Copy each line of the records that holds the string "svinej".

• _Dataset entries_
-=-=-=-=-

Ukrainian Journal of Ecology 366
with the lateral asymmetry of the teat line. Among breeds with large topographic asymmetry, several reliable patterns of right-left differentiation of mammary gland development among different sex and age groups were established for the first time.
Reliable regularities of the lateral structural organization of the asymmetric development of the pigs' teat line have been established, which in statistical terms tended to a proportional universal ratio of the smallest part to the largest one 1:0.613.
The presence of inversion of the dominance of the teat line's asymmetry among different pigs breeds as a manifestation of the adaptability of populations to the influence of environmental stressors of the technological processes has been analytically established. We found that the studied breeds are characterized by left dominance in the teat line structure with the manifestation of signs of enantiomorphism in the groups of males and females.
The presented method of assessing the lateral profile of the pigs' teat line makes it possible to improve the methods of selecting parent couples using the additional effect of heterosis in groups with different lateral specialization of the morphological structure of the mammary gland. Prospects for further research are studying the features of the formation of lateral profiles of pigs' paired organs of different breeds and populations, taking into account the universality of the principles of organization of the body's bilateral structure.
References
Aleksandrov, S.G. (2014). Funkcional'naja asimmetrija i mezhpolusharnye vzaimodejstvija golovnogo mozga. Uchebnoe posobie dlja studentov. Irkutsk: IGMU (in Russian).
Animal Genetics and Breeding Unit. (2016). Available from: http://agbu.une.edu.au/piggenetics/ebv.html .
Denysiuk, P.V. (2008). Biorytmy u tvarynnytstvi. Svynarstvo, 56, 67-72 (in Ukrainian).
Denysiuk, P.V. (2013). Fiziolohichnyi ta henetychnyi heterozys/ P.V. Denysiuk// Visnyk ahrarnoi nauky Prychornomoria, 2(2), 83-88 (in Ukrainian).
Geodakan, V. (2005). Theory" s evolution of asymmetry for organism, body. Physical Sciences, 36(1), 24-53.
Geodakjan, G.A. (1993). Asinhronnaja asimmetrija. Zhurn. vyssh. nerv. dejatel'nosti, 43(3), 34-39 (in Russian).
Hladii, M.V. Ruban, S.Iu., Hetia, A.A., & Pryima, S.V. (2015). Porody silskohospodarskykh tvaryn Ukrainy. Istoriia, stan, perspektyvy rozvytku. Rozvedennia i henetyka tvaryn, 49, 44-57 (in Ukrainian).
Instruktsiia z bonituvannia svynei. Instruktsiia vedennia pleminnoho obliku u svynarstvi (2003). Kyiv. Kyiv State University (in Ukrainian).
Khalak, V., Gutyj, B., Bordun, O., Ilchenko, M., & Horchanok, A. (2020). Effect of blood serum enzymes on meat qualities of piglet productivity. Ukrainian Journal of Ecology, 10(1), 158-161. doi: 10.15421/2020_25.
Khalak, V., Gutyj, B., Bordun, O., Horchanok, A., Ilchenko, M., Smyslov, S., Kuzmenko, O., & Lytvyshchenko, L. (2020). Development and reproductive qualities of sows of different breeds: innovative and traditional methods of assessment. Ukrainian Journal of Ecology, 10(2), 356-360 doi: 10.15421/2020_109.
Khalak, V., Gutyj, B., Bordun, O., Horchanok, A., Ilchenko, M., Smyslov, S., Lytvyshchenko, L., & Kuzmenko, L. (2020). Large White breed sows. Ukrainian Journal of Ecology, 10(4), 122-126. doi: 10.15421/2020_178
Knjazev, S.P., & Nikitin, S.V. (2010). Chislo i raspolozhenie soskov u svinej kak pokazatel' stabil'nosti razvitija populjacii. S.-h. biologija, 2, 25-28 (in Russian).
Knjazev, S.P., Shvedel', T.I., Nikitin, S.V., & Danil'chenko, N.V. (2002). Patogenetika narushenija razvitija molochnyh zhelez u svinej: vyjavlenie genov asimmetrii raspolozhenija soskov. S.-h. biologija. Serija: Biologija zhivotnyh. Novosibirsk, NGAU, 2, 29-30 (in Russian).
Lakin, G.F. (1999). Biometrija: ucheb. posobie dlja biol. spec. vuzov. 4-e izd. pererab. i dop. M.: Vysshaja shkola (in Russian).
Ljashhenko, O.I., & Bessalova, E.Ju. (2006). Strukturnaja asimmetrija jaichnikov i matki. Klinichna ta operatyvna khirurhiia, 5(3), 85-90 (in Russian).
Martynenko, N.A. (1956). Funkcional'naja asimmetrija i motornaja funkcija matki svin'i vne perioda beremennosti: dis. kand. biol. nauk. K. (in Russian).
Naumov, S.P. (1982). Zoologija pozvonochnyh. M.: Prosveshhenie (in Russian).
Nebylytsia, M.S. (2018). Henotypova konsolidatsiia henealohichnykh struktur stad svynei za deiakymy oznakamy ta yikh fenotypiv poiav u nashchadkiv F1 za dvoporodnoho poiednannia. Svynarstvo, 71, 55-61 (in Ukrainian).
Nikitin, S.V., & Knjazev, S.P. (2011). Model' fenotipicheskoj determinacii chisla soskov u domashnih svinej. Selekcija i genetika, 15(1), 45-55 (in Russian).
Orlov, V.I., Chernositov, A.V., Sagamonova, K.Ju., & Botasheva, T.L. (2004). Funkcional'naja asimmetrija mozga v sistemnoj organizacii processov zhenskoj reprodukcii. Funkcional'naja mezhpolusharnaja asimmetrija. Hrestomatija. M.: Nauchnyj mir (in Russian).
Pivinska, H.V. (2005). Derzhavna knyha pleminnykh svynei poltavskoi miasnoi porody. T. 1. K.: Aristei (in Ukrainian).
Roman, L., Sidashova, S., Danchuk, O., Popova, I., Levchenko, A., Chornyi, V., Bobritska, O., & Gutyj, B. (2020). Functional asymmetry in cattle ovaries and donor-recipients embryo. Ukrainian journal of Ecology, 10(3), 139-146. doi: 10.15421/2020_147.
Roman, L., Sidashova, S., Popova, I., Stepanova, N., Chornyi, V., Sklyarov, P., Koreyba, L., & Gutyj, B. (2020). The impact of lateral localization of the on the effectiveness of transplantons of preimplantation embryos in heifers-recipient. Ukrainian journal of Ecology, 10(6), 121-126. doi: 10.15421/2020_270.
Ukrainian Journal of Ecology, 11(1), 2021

-=-=-=-=-

• _WRITTEN RESPONSE_
Knjazev, S.P., & Nikitin, S.V. (2010). Chislo i raspolozhenie soskov u svinej kak pokazatel' stabil'nosti razvitija populjacii. S.-h. biologija, 2, 25-28 (in Russian).
Knjazev, S.P., Shvedel', T.I., Nikitin, S.V., & Danil'chenko, N.V. (2002). Patogenetika narushenija razvitija molochnyh zhelez u svinej: vyjavlenie genov asimmetrii raspolozhenija soskov. S.-h. biologija. Serija: Biologija zhivotnyh. Novosibirsk, NGAU, 2, 29-30 (in Russian).
Nikitin, S.V., & Knjazev, S.P. (2011). Model' fenotipicheskoj determinacii chisla soskov u domashnih svinej. Selekcija i genetika, 15(1), 45-55 (in Russian).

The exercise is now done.